Ma sul piano giuridico il voucher può rappresentare una disparità di trattamento fra professionista e consumatore?
«Il governo con il voucher ha messo in campo una sorta di innovativa novazione oggettiva ope legis, attraverso la quale viene salvaguardato e prolungato l’interesse delle parti mediante la sostituzione del rapporto obbligatorio preesistente con un rapporto nuovo. Un’operazione che consente di contemperare varie esigenze, sia private che pubbliche. La tutela dei diritti costituzionali nasce da un bilanciamento di interessi contrapposti in funzione di una possibile ed efficace sintesi. In questo momento il legislatore si è trovato davanti a questo scenario: da un lato, un settore in totale default e, dall’altro, gli interessi dei consumatori stessi che, fra l’altro, senza il voucher, sarebbero stati probabilmente costretti, nove volte su dieci, a misurarsi con problemi di insolvenza o fallimento di imprenditori del settore turistico. Secondo lei è più frustrante confrontarsi con un professionista in difficoltà supportato dal voucher o con un curatore fallimentare? È proprio la solidarietà il principio che sta alla base dell’articolo 88 bis: in questa particolare e unica congiuntura economica il legislatore ha fatto la scelta di realizzare il concorso in attività di carattere solidaristico, ponendo in essere una norma di coesione sociale grazie alla quale ciascuno ha la possibilità di dare il proprio contributo al fine di creare le condizioni di una rapida e auspicata ripresa a vantaggio della sopravvivenza e dello sviluppo della comunità intera».

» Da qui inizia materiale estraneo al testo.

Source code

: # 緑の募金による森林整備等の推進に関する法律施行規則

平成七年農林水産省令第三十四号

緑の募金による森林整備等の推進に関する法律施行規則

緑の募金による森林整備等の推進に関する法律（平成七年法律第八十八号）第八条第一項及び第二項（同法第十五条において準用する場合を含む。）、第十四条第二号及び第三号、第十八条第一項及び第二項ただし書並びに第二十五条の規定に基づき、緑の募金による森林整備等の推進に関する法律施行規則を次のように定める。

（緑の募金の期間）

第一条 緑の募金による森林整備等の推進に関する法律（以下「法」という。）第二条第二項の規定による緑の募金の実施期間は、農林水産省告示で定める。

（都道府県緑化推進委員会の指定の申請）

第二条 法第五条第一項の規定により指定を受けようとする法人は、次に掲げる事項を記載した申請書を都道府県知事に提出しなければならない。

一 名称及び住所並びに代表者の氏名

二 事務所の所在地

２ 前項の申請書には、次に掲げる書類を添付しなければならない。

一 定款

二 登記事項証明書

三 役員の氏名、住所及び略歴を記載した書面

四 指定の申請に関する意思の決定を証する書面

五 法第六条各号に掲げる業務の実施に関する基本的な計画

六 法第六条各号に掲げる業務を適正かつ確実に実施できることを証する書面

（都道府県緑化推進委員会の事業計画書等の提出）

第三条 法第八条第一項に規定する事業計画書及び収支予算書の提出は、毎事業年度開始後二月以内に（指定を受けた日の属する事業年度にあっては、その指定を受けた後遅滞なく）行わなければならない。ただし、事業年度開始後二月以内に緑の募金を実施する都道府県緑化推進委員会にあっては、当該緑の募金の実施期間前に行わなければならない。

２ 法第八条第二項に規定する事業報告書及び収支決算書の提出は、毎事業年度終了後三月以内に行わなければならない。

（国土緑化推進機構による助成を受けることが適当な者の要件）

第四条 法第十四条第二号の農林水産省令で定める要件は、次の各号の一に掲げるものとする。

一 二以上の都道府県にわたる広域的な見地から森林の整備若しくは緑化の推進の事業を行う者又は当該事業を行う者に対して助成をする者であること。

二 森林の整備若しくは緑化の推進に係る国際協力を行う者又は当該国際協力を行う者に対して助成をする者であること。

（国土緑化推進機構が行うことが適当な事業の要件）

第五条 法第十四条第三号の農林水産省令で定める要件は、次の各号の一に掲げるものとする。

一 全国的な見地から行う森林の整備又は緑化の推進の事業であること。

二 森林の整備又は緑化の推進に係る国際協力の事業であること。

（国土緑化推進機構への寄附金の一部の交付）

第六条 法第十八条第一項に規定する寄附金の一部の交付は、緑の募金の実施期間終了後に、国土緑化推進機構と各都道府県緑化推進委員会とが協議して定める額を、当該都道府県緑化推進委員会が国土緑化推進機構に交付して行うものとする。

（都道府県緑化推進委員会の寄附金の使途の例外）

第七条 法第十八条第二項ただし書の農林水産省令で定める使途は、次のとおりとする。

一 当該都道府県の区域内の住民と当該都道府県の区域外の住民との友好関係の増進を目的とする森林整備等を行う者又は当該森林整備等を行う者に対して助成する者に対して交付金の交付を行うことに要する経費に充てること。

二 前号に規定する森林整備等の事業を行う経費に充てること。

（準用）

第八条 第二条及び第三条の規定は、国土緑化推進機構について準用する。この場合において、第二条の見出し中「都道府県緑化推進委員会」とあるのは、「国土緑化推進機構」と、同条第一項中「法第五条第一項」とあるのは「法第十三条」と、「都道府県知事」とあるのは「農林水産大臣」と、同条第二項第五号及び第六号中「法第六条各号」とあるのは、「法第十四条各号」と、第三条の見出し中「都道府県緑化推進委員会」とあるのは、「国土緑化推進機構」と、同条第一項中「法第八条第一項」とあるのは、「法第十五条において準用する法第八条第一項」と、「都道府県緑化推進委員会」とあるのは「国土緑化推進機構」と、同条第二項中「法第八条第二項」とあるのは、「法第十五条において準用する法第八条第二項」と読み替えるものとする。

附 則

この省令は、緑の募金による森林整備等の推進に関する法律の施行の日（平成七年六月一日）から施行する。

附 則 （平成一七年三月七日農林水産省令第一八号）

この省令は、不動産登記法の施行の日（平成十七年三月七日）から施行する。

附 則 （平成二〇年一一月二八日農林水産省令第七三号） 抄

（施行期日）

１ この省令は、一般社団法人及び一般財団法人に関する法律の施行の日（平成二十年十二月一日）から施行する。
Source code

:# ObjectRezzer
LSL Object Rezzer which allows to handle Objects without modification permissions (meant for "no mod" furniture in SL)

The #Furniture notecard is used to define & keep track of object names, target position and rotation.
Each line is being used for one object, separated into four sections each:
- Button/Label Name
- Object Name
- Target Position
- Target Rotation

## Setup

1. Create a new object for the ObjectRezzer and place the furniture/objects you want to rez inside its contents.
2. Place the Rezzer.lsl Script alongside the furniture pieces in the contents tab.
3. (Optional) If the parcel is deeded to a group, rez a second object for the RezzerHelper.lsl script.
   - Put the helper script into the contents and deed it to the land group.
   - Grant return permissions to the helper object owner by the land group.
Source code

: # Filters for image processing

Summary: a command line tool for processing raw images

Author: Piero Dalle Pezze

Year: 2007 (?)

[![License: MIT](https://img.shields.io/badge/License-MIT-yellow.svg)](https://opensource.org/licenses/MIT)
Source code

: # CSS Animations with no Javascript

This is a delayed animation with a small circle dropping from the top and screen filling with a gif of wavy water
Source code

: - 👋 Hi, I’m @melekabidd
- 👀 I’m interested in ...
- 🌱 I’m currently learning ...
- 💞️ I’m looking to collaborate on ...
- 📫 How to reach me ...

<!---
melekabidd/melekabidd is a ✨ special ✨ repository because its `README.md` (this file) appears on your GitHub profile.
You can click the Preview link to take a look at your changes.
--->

L’Ue potrà giocare un suo ruolo in questo complesso panorama normativo in progress?
«Forse sarebbe opportuno che piuttosto che rilasciare inutili e non ufficiali dichiarazioni alla stampa, gli addetti ai lavori adeguassero e armonizzassero il diritto comunitario del turismo. In questa prospettiva anche l’Italia si dovrebbe allineare in quanto, a mio sommesso avviso, dopo la sentenza della Corte Costituzionale del 2008 che ha ribadito la competenza normativa regionale in materia di turismo, l’intervento delle Regioni, fatta eccezione per pochi esempi virtuosi, non è stato all’altezza dell’importanza strategica che ormai riveste il settore».